Peter Jacobson, a health law professor at the University of Michigan who investigated the rogue guideline, told me he “never got a straight answer as to whether it was submitted for peer review.” The guideline also failed to disclose any author conflicts of interest. Fortunately, because more trusted groups like the heart association had more explicit evidence-based guidelines, the rogue guideline failed to gain wide acceptance.

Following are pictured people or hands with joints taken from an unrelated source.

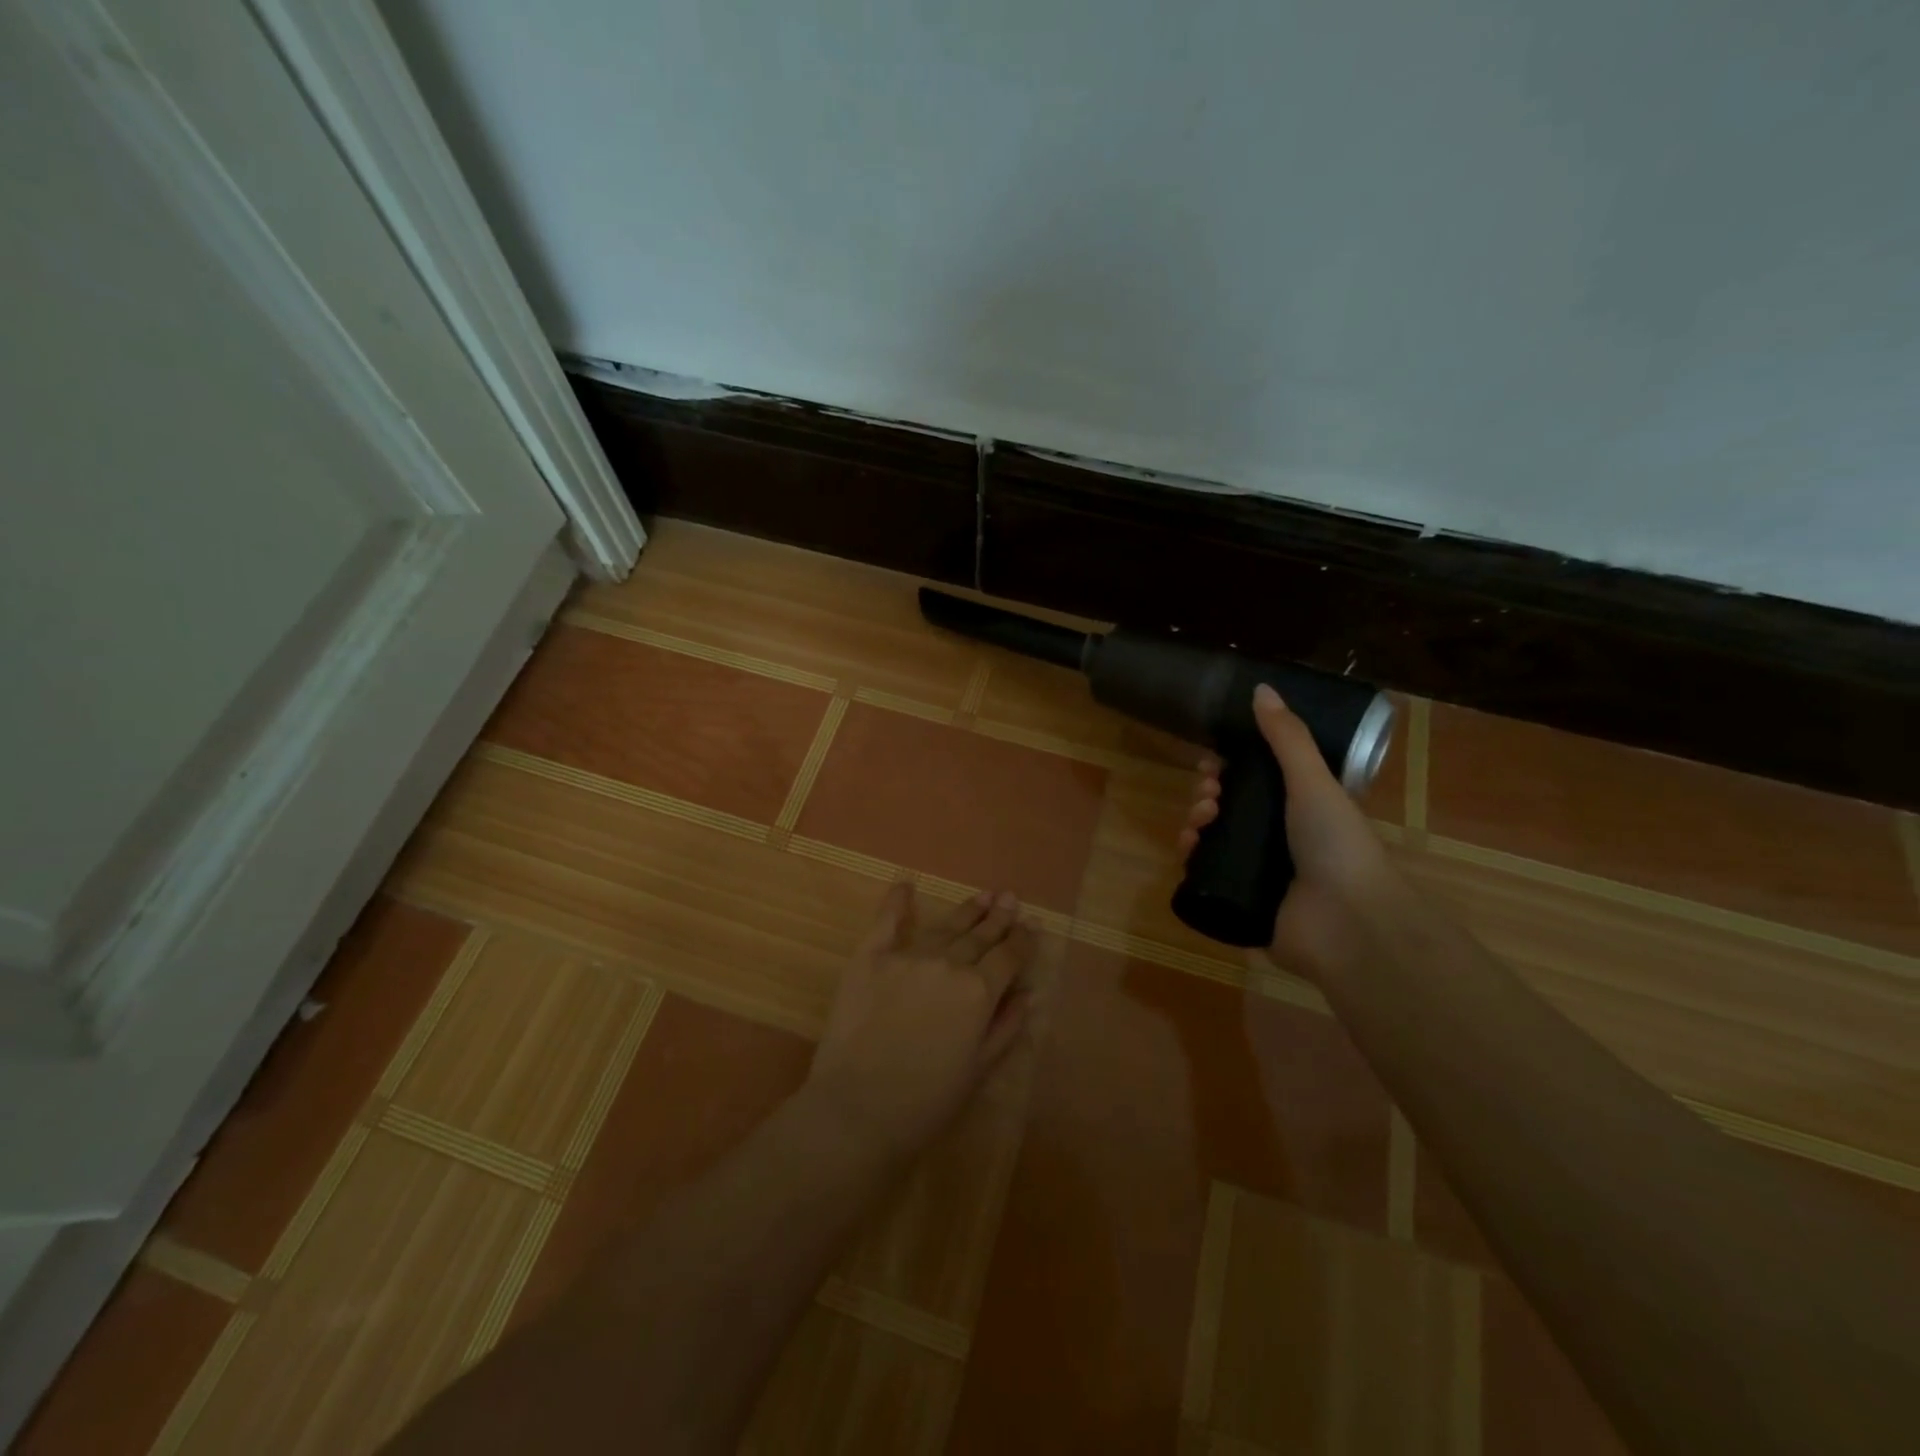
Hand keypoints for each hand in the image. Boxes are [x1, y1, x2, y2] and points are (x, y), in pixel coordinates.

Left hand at [805, 884, 1034, 1161]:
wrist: (858, 1110)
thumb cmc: (926, 1101)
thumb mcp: (979, 1070)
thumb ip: (1006, 1026)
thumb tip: (1028, 993)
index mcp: (979, 992)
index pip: (1009, 957)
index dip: (1022, 940)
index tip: (1031, 925)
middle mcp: (948, 964)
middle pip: (979, 935)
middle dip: (998, 917)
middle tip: (1010, 898)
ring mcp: (907, 957)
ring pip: (945, 927)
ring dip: (967, 910)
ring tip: (983, 895)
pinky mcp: (869, 958)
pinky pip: (887, 922)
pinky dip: (897, 901)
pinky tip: (905, 884)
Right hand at [1179, 683, 1400, 977]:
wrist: (1347, 923)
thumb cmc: (1336, 845)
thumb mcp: (1313, 781)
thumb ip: (1287, 737)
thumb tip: (1260, 688)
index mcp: (1300, 809)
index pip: (1255, 781)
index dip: (1229, 768)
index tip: (1211, 763)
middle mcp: (1279, 839)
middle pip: (1229, 809)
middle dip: (1208, 795)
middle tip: (1208, 796)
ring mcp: (1259, 873)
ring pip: (1213, 839)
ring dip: (1196, 822)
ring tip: (1199, 823)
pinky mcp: (1241, 902)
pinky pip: (1205, 874)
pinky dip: (1192, 858)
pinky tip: (1187, 850)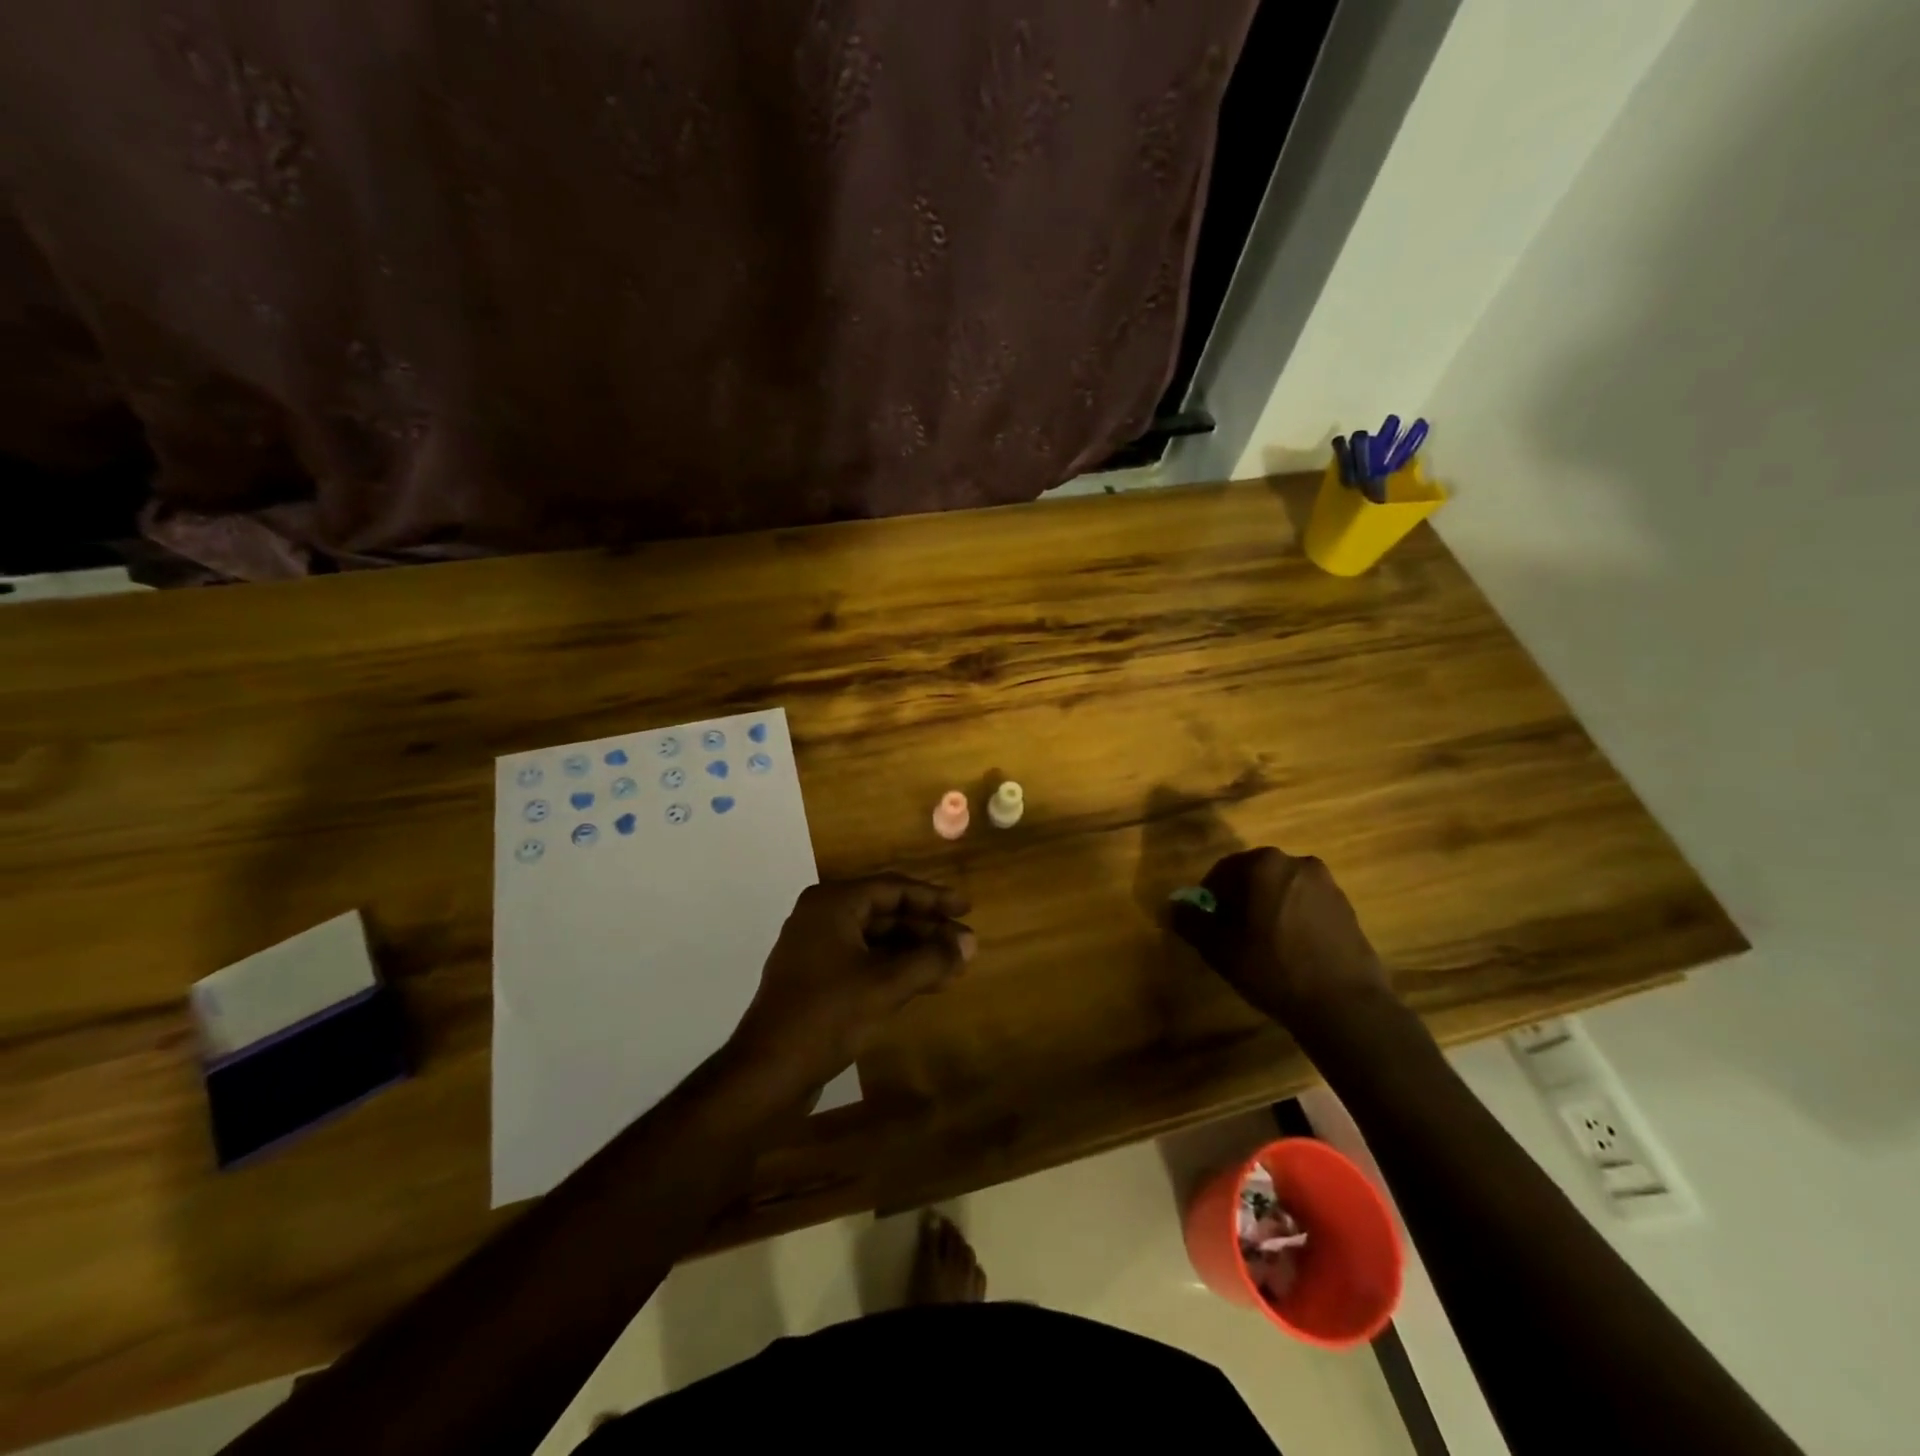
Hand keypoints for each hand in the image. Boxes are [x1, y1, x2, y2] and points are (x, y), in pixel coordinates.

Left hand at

In contrast, because most pediatric guidelines lack evidence standards, doctors have trouble knowing which ones are reliable. Last year, the International Society for Bipolar Disorders released a guideline to diagnose bipolar disorder in children, and the lead author reported financial ties to seven manufacturers of psychiatric medications. No clinical evidence was cited in the guideline. Because the American Academy of Pediatrics lacks better evidence-based guidelines, this could become the standard of care.
Given the background noise from poor guidelines, some doctors ignore even high-quality ones. For example, fewer than one in three pediatricians follow the pediatrics academy’s guideline on ear infections, which discourages overuse of antibiotics. That sensible recommendation arose from a comprehensive federal review of evidence.
In standardizing care through pay-for-performance incentives, large insurers like Medicare may increasingly reward doctors for following clinical guidelines. Before that happens, though, it will be critical to establish better standards for the standards — especially for children.